When a word ends in "*u*", is it natural to make a small "*skj*" sound after?  Or perhaps a small "*kj*" sound?


----------



## Vikingo

No, it isn't. Unless you've hurt yourself, and are trying to say "au". An extra "skj" there would communicate to everyone that it wasn't on purpose.


----------



## mezzoforte

Can you think of two words which are almost identical, except one ends in "u" and the other in either "uskj" or "ukj".

Thx


----------



## Vikingo

You're gonna have to come up with some kind of rudimentary context here, but say "du" (you) and "dusj" (shower) could fit the bill.


----------



## mezzoforte

hmmm.... one related question: will "dusj" have a short "u"?  If so, if you say "dusj" with a long "u", and just barely ended with a "sj", would that sound like "du"?

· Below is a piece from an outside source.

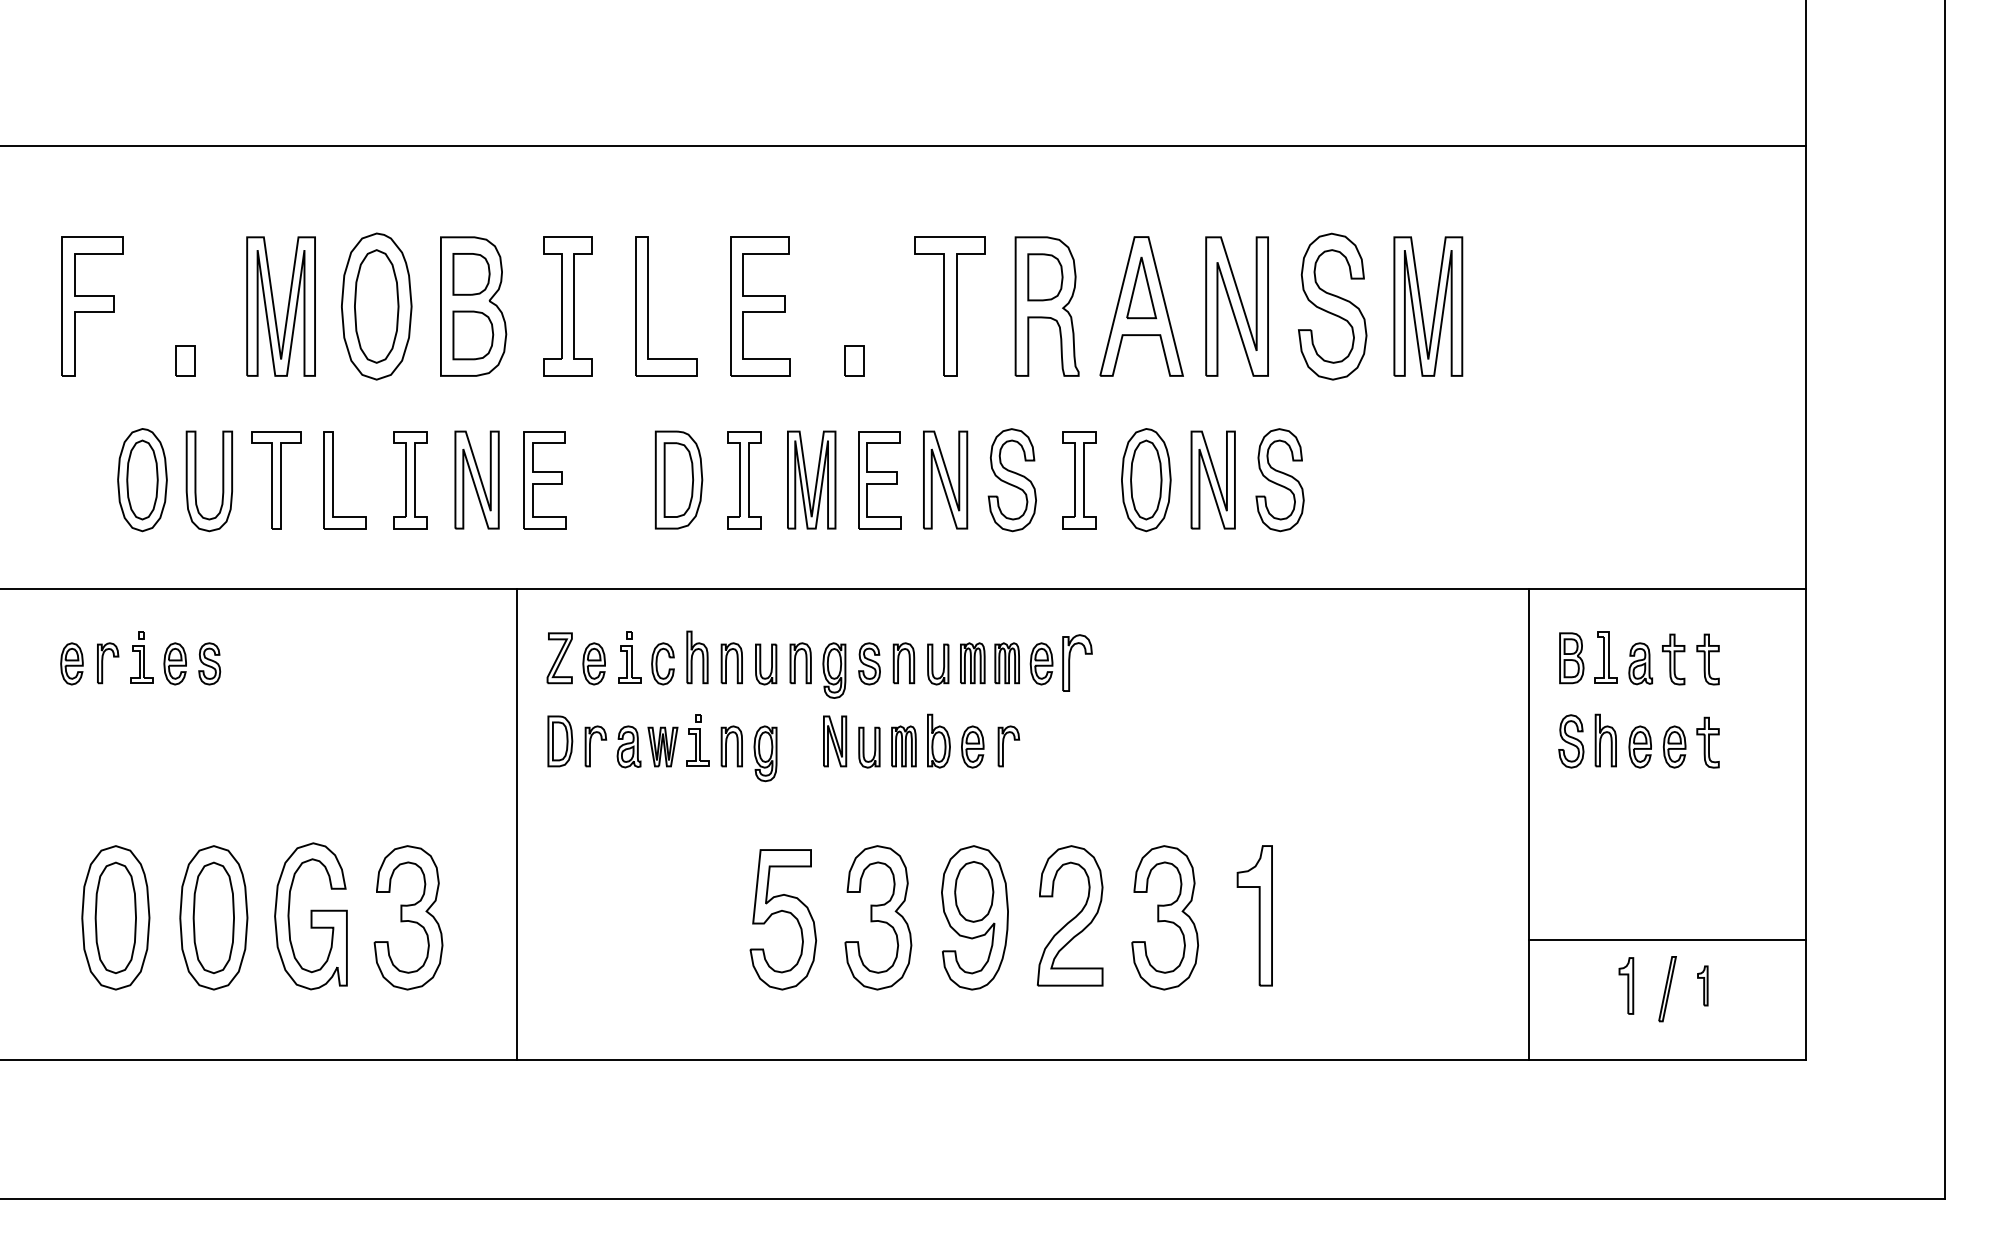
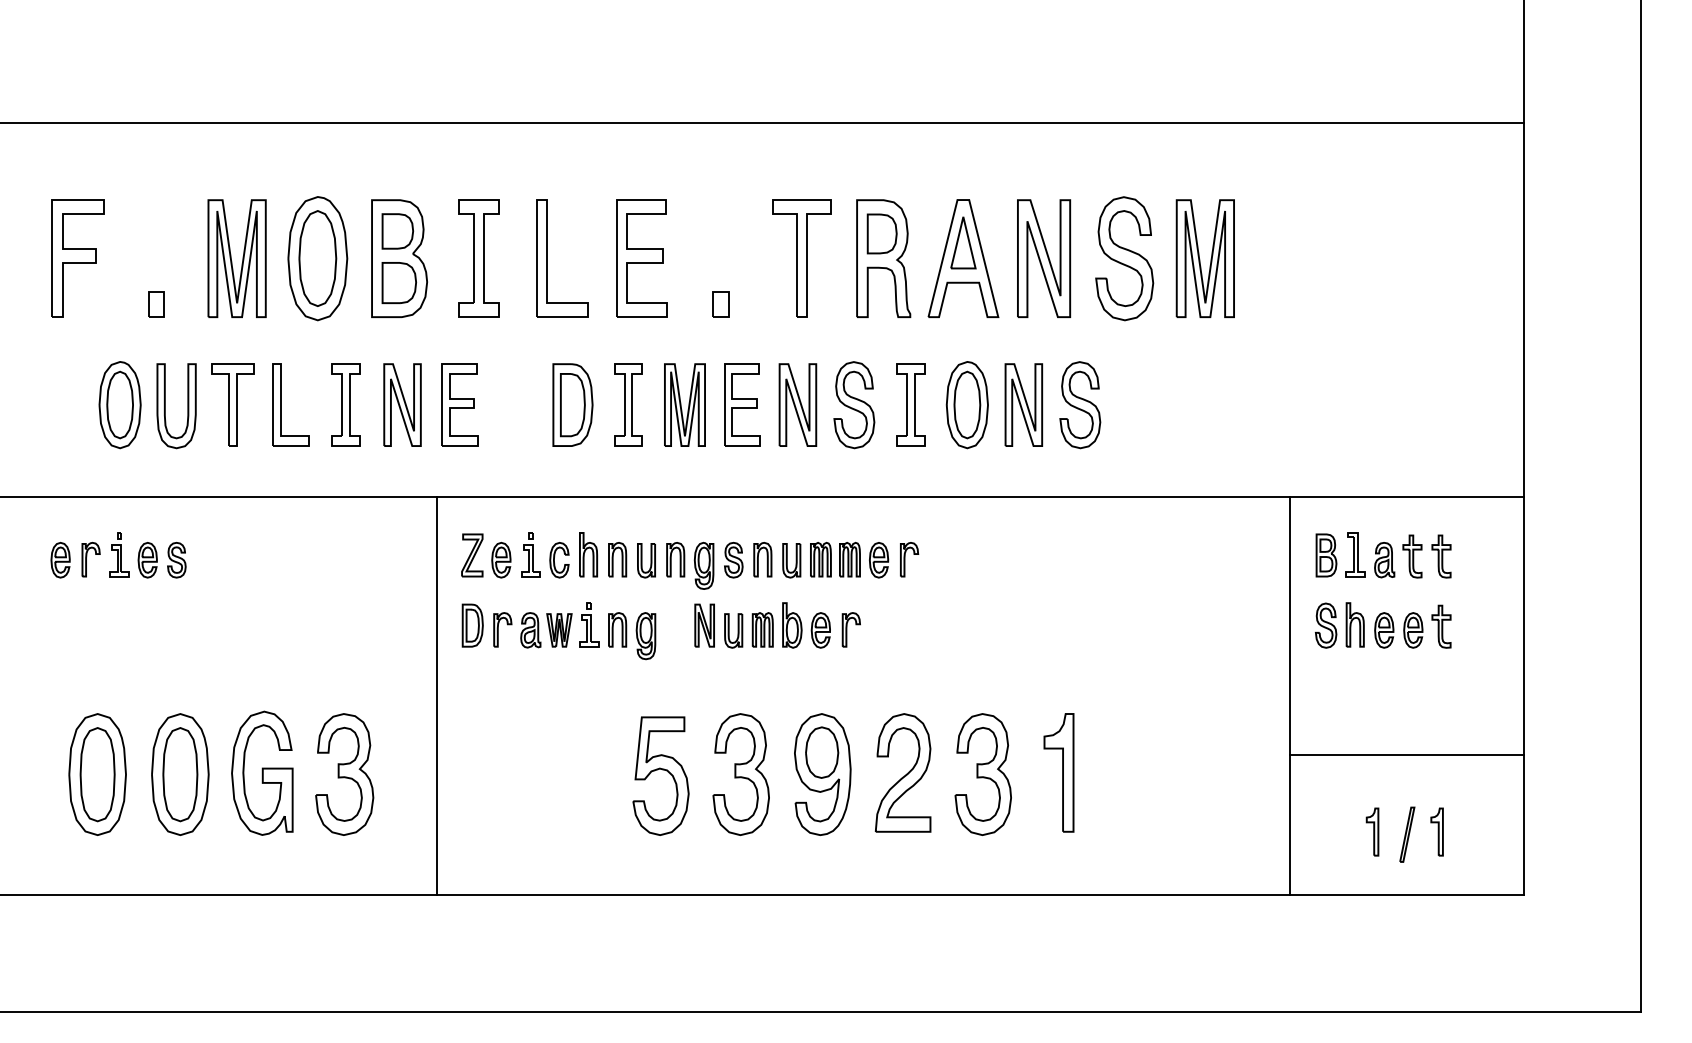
part: (1077, 663) -> (909, 559), size x0.71
line: (1667, 940) -> (1407, 754), moved
part: (1702, 985) -> (1436, 831), size x1.43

What about "dukj", with a long "u" and barely pronounced the "kj"?


----------



## cevita

> When a word ends in "u", is it natural to make a small "skj" sound after? Or perhaps a small "kj" sound?


I don't think I understand your question.. 

I have never heard anyone end a sentence with a "skj" or "kj" sound. 
Where did you hear that? (curious)


----------



## mezzoforte

No, I meant, can you barely pronounce "skj" or "kj" at the end of saying "du".  It's not deliberate, it's just because you might exhale a while longer after you stop voicing the "u", and it could sound like this fricative "skj" or "kj"..... but it's not real, it's just a natural accident.

For instance, English words that end in vowel sound always end in with a "w" or a "y" sound... but it's not real, it's just... what we do.
This makes it hard to learn French, which doesn't allow this.


----------



## kirsitn

mezzoforte said:


> No, I meant, can you barely pronounce "skj" or "kj" at the end of saying "du".



Not unless you actually want to say "dusj". Why would you want to end the "u" with anything other than a "u"?

Norwegian has the same type of vowel system as French in that a single vowel is always pronounced as a single sound. Diphtongs are always spelled out, unlike in English where you often have a single vowel that's pronounced like a diphtong. (There are a couple of dialects that don't follow this rule, but the majority of the dialects (including Oslo) don't use diphtongs in other words than those that have written diphtongs.)


----------



## kirsitn

mezzoforte said:


> hmmm.... one related question: will "dusj" have a short "u"?  If so, if you say "dusj" with a long "u", and just barely ended with a "sj", would that sound like "du"?



Yes, dusj has a short u. The lenght of the u in du depends on how you say it. If you're calling out to someone one the street (Hey, you!), it can be rather short, but normally it's medium/long. Saying dusj with a long u just sounds weird and not like du.


----------



## mezzoforte

Perfect!!!!


----------